“El Señor me conduce,
nada me faltará”.
Nuestra actitud personal ante el problema de la Providencia, debe
reducirse a una confianza sin reservas en Dios.
Para nosotros, cristianos, tener confianza no significa, como tantas
personas piadosas imprudentemente se imaginan, tener por seguro que Dios dará
oídos a nuestro deseo, considerar como imposible que nuestras oraciones
resulten vanas según nuestro punto de vista, sugestionarnos para no dudar de
ello… Tener confianza en Dios quiere decir fiarnos de Él, dejarle
hacer lo que juzgue bueno para nosotros, sacrificarle nuestras certezas,
admitir, que nosotros nos engañamos, a despecho de lo que nos parece evidencia
fulgurante.
Tú murmuras quizá: yo ruego a
Dios. En mi desgracia, me he confiado a Él de todo corazón, y no pasa
nada, nada cambia, ¡todo permanece implacablemente igual!
Y no tienes una fe bastante intrépida para concluir: luego Dios quiere
en efecto dejar las cosas como están, juzgando infaliblemente que así es como
están de acuerdo con mis verdaderos intereses y como concurren a su plan
providencial… Esta misteriosa inmovilidad, esta sorda continuación de la prueba,
esta ausencia de Dios, al menos aparente –porque ya veremos lo que encierra su
bienhechora actividad- he ahí, me atrevo a decir, la respuesta formal que la
Providencia quiere dar por el momento a tus oraciones. Pero convengamos en que,
para aceptar esta respuesta, te hace falta quizá una confianza singular.
Sin la confianza así entendida, el cristiano será tan frágil en su fe
como la casa edificada sobre arena, cuando se levanta la tempestad, sus
convicciones religiosas no resistirán ni a los choques de la vida, ni a las
decisiones divinas; sus esperanzas se desplomarán arrastrando consigo los
apoyos de su falsa confianza. No quedará más que un cristiano desengañado,
descontento y huraño, que contempla la ruina de sus convicciones más bellas; un
cristiano sacudido en su fe, que comienza ahora a dudar de Dios, y que decidirá
pronto renunciar a esa cosa inútil y engañosa que se llama oración.
Pero si confía en Dios, el cristiano sabrá aguantar los retrasos sin
impaciencia, y soportar las decepciones sin rebelarse. En Dios, a quien siempre
cree clarividente y paternal, encontrará siempre razones para calmarse. Por su
parte, Dios se complace frecuentemente
en recompensar la fidelidad de los suyos, descubriéndoles, antes de lo que
esperaban, la explicación de sus pruebas.

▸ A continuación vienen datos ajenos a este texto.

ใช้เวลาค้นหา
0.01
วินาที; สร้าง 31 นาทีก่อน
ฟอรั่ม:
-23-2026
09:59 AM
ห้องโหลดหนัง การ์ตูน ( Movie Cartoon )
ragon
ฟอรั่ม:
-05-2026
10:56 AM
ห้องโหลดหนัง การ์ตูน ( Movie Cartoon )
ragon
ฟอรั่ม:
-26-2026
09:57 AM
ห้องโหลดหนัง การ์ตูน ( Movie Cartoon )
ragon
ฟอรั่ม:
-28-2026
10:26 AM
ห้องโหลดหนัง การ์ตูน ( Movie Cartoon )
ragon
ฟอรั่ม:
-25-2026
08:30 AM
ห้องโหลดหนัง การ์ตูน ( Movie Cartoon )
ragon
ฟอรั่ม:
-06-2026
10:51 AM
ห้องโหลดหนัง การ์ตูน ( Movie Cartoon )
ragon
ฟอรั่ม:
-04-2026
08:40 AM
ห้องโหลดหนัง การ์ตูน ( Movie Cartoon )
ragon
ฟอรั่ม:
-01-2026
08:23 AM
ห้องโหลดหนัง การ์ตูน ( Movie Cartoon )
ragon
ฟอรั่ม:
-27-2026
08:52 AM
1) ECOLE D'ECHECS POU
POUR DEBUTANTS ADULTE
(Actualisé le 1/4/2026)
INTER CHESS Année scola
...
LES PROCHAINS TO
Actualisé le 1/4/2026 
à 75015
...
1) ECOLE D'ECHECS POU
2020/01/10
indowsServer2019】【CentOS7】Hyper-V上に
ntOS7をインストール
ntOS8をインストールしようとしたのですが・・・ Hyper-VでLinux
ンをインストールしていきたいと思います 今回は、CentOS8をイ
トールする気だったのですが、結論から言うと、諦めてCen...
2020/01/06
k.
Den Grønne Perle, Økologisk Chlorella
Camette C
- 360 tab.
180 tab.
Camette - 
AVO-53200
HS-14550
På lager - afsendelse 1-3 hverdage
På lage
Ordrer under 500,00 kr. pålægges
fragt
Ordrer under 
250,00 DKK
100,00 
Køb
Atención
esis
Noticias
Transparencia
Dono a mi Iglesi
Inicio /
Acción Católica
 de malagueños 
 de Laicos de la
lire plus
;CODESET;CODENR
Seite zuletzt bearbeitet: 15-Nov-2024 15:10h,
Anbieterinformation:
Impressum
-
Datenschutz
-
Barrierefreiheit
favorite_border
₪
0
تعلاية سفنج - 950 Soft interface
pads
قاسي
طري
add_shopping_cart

Muchas veces, un rayo de luz ha herido de improviso nuestra alma; y
hemos podido reconocer que nuestro duro camino era una senda divina. ¡Hora
bendita en la que se descubren las largas industrias de la Providencia! ¡Hora
feliz en la que nuestro corazón ha exclamado: así tenía que ser, y yo no lo
sabía! ¡Dios tenía razón! ¡Gracias, Señor, gracias por haber permitido para mí
esa prueba! Era menester que pasase por ella para ganar el bien que ahora
poseo. Hoy lo veo. ¡Dónde estaría yo si Vos hubieseis cedido a mis súplicas, si
Vos me hubieseis librado, como os lo pedía, de lo que yo llamaba una desgracia!...
Vos estábais allí. Vos me asistíais en la prueba. Ya no hay para mí soledad,
por más profunda que me parezca. Es todas partes me véis, a todas partes me
seguís, en todas partes me sostenéis y en todas partes suben y descienden
alrededor de mí, los Ángeles invisibles, mensajeros de vuestras gracias.
Juntar humildemente las manos en las horas de desgracia; aguardar sin
saber cuándo ni cómo vendrá, el socorro que deberíamos recibir sin retraso;
estar seguros que allí está el Padre celestial y que su Providencia, tan
encantadora con los pajarillos, es mil veces más rica, aunque oculta, para sus
hijos queridos; no dudar ni siquiera cuando todo está perdido, cuando todo está
sombrío y anegado en tristeza; confiar filialmente a Dios el cuidado de
sacarnos del apuro; dejarle la elección de la hora y los medios, sin imponerle
la nuestra; tener una larga e inquebrantable confianza en su bondad: tal es la
doctrina que el Salvador ha legado a la humanidad dolorida.